Microsoft Revealed Details About the Major Cyberattack

Microsoft Revealed Details About the Major Cyberattack

Microsoft released information about the main cyberattack in a blog post on Thursday. The Russian hackers thought to be behind the catastrophic SolarWinds attack in 2020, launched another cyberattack. The hacking group known as Nobelium targeted more than 150 organizations around the world last week, including government agencies, think tanks as well as nongovernmental organizations.

Nobelium sent phishing emails- spoof messages designed to trick people into handing over sensitive information. At least 25% of the targeted organizations are involved in international development, humanitarian as well as human rights work.

Microsoft’s corporate vice president of customer security and trust Tom Burt revealed interesting details. According to Burt, these attacks appear to be a continuation of multiple efforts by the hacking group, to target government agencies involved in foreign policy as part of intelligence gathering efforts. Hackers targeted organizations from at least 24 countries.


Microsoft and hackers

The latest major cyberattack comes a month after the U.S. government explicitly said that Russia’s SVR attacked SolarWinds. SVR is a successor to the foreign spying operations of the Soviet KGB.

The Kremlin said on Friday it does not possess any information regarding the cyberattack. Russia also made it clear that Microsoft needs to answer more questions about the incident.

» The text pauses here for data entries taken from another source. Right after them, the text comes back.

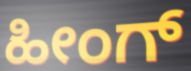
ಹೀಂಗ್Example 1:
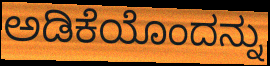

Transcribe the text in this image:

ಅಡಿಕೆಯೊಂದನ್ನು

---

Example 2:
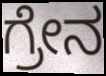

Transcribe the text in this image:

ಗ್ರೇನ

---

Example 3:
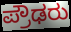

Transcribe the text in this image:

ಪ್ರೌಢರು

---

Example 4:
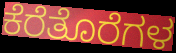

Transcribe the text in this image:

ಕೆರೆತೊರೆಗಳ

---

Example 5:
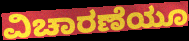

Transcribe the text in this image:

ವಿಚಾರಣೆಯೂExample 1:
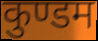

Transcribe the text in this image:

कुण्डम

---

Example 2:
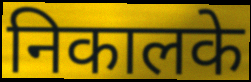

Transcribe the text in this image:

निकालके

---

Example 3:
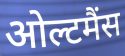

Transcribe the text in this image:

ओल्टमैंस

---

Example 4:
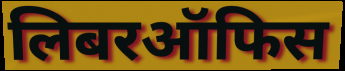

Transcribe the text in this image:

लिबरऑफिस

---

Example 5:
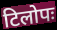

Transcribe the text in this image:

टिलोपः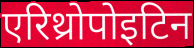
एरिथ्रोपोइटिन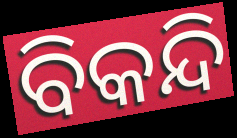
ବିକନ୍ଦି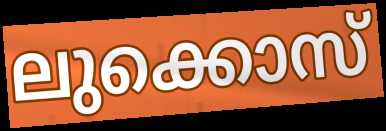
ലുക്കൊസ്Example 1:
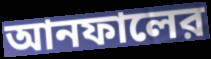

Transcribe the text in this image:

Hackers obtained access to an email marketing account used by the U.S. Agency for International Development. The hacking group used the account to distribute phishing emails that looked authentic but included a malicious file. The file created by Nobelium contains a backdoor that Microsoft calls NativeZeone. It can enable a wide range of activities from stealing data to infecting other computers on a network. Microsoft started to notify customers affected by the cyberattack.

Such attacks are quite interesting, as phishing attacks are essentially a numbers game and the attackers are playing the odds. For example, if they target 3,000 accounts, it only takes one employee to click on the link to establish a backdoor.

The SolarWinds attacks that took place in 2020, turned out to be much worse than first expected. Hackers gained access to thousands of computers and government offices that used SolarWinds IT software. Even the Microsoft President described the attack as the largest and most sophisticated attack in history.

In May, Russia’s spy chief Sergei Naryshkin denied responsibility for the SolarWinds cyberattack. Nevertheless, he was “flattered” by the allegations from the U.S. and U.K. that SVR conducted such a sophisticated operation.